The Savage-Stewart House is one of the oldest buildings in Athens County, Ohio, United States. Located a short distance southeast of Canaanville along U.S. Route 50, it features many architectural details typical of expensive buildings constructed in early Ohio, and it has been named a historic site.

Also known as the "Ackley Farm", the farm includes buildings constructed as early as 1804. The land comprising the farm was given to Abijah Savage, a Continental Army captain from Connecticut, as compensation for his military service in the American Revolution. Throughout the history of the farm, its owners have generally been more prosperous than many of their neighbors, due to the property's location along the rich bottoms of the Hocking River.

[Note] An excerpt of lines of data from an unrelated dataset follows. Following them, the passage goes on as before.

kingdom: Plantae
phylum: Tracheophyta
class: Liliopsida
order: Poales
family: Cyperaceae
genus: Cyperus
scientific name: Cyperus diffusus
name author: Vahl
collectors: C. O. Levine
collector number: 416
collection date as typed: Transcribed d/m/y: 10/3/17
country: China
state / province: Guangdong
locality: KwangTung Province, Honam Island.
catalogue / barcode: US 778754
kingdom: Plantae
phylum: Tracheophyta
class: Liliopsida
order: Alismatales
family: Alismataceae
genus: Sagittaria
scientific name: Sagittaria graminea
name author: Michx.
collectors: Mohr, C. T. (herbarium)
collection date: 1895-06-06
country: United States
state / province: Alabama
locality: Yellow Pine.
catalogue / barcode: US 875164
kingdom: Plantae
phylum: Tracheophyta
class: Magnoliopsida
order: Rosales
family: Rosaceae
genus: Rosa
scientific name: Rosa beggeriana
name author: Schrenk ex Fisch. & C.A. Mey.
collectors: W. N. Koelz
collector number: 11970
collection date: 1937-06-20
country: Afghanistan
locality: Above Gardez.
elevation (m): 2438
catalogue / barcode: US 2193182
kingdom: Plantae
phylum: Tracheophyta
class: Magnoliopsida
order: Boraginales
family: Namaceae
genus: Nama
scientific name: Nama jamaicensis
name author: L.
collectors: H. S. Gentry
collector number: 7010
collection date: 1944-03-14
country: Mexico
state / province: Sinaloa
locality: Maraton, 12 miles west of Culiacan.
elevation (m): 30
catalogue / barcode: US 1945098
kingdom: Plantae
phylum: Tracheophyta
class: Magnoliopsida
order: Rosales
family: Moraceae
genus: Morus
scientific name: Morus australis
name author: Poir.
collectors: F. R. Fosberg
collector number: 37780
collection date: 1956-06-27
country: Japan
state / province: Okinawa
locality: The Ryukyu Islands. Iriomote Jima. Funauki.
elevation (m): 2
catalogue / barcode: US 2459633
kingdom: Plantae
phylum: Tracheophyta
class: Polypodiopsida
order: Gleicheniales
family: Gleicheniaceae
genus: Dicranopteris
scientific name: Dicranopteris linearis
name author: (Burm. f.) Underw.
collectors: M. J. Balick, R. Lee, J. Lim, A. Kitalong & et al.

Two stories tall and built of brick on foundations of sandstone, the house features elements such as an ornamental balustrade along the staircase in the hallway, a cornice with sawtooth-shaped molding, and fluted columns. Although the house falls into no distinct architectural style, these and related elements are typical of more expensive buildings constructed in Ohio soon after statehood.

In 1980, the house and five outbuildings were listed together on the National Register of Historic Places, qualifying both because of their place in the area's history and because of their distinctive historic architecture. Although the house has largely been abandoned and overgrown, it was deemed historic partially because of the presence of antique farm equipment manufactured before 1930, which at that time was still secure in some of the farm's sheds.